Vancouver Sun

Secrecy surrounds recovery fund spending

Ten months after recovery fund approved, details about how it's being spent are lacking

- VAUGHN PALMER vpalmer@postmedia.com

The New Democrats released an update on provincial finances on Thursday that said little about how they have been spending the $1.5-billion economic recovery fund approved by the legislatur­e nine months ago.

The fund was put through the house in a single day, March 23, with the unanimous support of New Democrats, Greens and B.C. Liberals.

The money was to be used “to implement the province's plan for economic recovery related to the impacts of COVID-19.”

In those heady days of all-party co-operation in the fight against COVID-19, there was little anticipati­on about what a plan for economic recovery from the pandemic might entail.

Still, the Liberals and Greens didn't foresee how the New Democrats would use and abuse the blank cheque voted that day.

For starters, the government was in no rush to say how the money would be spent. Instead, it launched into lengthy consultati­ons with interest groups and the public, all the while ducking media questions about the recovery fund.

When the legislatur­e resumed for a summer session, the stonewalli­ng continued. Financial updates came and went in July and again in early September, with still no details about the $1.5 billion.

Then on Sept. 17, Premier John Horgan and then-finance minister Carole James took the wraps off the plan the house had approved six months earlier. Some three dozen economic recovery initiative­s were now wrapped into a larger mix of old and new measures for managing and overcoming the pandemic.

Together, these were repackaged as Stronger B.C., which sounded like an election slogan — there being no end to rumours that Horgan was preparing to call one.

But when the premier was asked if Stronger B.C. was a prelude to an election, he ducked with the same brazen cynicism that had characteri­zed his evasions on that score for weeks.

“I've not made a decision about an election,” he claimed. “I know people would like to hear something different, but we're just starting a very long journey that we have to take together.”

Not that long a journey, actually.
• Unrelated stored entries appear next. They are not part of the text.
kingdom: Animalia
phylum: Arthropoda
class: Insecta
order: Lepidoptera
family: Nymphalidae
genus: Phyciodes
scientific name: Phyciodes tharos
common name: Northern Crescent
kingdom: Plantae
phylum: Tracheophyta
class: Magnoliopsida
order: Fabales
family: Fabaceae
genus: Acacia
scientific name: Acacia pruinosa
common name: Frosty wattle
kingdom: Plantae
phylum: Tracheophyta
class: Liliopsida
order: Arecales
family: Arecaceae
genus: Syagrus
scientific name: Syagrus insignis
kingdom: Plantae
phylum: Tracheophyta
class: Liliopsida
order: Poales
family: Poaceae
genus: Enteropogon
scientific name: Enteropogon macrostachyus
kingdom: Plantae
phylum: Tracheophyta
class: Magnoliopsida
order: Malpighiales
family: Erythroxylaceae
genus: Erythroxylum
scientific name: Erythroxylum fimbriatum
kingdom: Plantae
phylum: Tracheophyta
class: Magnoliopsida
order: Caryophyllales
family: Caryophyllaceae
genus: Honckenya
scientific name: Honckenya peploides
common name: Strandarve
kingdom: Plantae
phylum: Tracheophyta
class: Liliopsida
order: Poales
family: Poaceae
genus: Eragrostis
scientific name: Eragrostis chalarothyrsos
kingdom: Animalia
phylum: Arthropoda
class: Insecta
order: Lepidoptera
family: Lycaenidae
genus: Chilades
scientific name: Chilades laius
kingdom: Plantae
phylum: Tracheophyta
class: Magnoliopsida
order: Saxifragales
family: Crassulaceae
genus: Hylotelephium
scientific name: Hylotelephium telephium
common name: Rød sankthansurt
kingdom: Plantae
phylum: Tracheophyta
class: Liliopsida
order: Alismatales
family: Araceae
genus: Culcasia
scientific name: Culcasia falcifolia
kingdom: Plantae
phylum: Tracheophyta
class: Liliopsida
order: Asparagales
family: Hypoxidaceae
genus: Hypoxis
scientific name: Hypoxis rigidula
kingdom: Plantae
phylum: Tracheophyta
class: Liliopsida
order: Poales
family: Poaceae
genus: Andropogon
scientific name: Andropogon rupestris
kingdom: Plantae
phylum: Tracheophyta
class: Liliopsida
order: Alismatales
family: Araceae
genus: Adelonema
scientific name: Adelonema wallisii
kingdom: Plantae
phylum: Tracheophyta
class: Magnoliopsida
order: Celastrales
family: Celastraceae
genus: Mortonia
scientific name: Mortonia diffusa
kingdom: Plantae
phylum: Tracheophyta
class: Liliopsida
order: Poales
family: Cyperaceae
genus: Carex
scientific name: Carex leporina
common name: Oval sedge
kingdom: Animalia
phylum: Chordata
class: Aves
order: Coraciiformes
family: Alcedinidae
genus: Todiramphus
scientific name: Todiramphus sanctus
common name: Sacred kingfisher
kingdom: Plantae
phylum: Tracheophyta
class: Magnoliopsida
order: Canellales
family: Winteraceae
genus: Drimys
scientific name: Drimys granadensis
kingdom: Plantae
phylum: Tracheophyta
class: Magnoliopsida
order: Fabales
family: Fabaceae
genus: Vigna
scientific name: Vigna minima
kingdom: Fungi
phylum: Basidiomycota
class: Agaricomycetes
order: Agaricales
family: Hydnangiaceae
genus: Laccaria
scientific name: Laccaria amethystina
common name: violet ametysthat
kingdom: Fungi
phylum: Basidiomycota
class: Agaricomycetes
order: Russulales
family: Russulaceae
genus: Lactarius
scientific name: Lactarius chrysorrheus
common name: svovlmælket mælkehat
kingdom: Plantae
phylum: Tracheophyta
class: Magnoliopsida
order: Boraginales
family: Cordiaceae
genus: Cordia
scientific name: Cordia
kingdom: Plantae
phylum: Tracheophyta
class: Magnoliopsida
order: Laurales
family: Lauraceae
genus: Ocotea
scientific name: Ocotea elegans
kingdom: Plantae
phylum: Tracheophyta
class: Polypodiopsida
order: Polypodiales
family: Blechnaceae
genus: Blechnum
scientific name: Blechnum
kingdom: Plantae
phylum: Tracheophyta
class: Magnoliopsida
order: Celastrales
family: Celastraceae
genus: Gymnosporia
Four days later, on Sept. 21, Horgan launched the province into a five-week election campaign.

The economic recovery fund, voted by all parties in the legislatur­e, was thereby transforme­d into the first plank in the NDP election platform. Such are the wages of good-faith co-operation with John Horgan.

These matters stood until the election was over, the results certified, the government reorganize­d, the new cabinet appointed, and the house recalled for the brief session that ended Thursday.

Questions were asked on behalf of sectors that had expected recovery funds for weeks and in some cases months before.

The holdups contradict­ed what Horgan had said back in September, when he was asked several times if an election call would mean that the economic recovery funding would be frozen for the duration of the campaign. Not at all, he insisted.

“These dollars are approved, the increase in the budget was ratified in the legislatur­e. The treasury board, which keeps tabs on government spending in the interests of the public, has gone through every chapter. The monies are approved, ratified, and they're going out the door as quickly as possible,” the premier told reporters.

“The job of implementi­ng this has been done. Now it's up to the profession­al public service,” he continued.

“It was critically important to us that this not be a dribs and drabs (rollout), which I've seen … in other provinces.”

But with the election over, it appears that the full $1.5-billion recovery fund did not “go out the door” as quickly as the premier suggested.

Nor was there any accounting for what was and was not spent with Thursday's belated release (it was due Nov. 30) of the financial update for the second quarter of the budget year.

Finance Minister Selina Robinson provided only a passing mention of the economic recovery fund, saying it went “to support training and job creation, community stimulus, and business supports, investment­s in clean technology, and funding to improve food security and economic resilience.”

Not what one would call full disclosure, considerin­g that the finance minister was talking about the dispositio­n of $1.5 billion in public funds voted by the legislatur­e 10 months earlier.

Technicall­y, she had an excuse. The quarterly financial report only covered up to the end of Sept. 30, and Stronger B.C. was launched on Sept. 17.

Still, if the public service were as active in getting the money out the door as the premier claimed, surely the finance minister could provide a preliminar­y breakdown. No such luck.

“We'll continue to report out to British Columbians as we go forward,” said Robinson when pressed. “We think it's really important that people understand the actions that we're taking and how we're continuing to deliver.”

How were people supposed to understand the actions her government was taking in the absence of the slightest detail of how the money had been spent and how much remained to be spent?

“Money has been rolling out the door in numerous programs since the beginning,” she claimed. “Things are moving forward and quite swiftly.”

Not to mention in total secrecy. The next financial update is postponed to April 20 with release of the next provincial budget.

By then, the $1.5 billion voted by the legislatur­e for the financial year ending March 31 will be spent or not spent, as the New Democrats see fit.

Surely the finance minister could provide a preliminar­y breakdown. No such luck.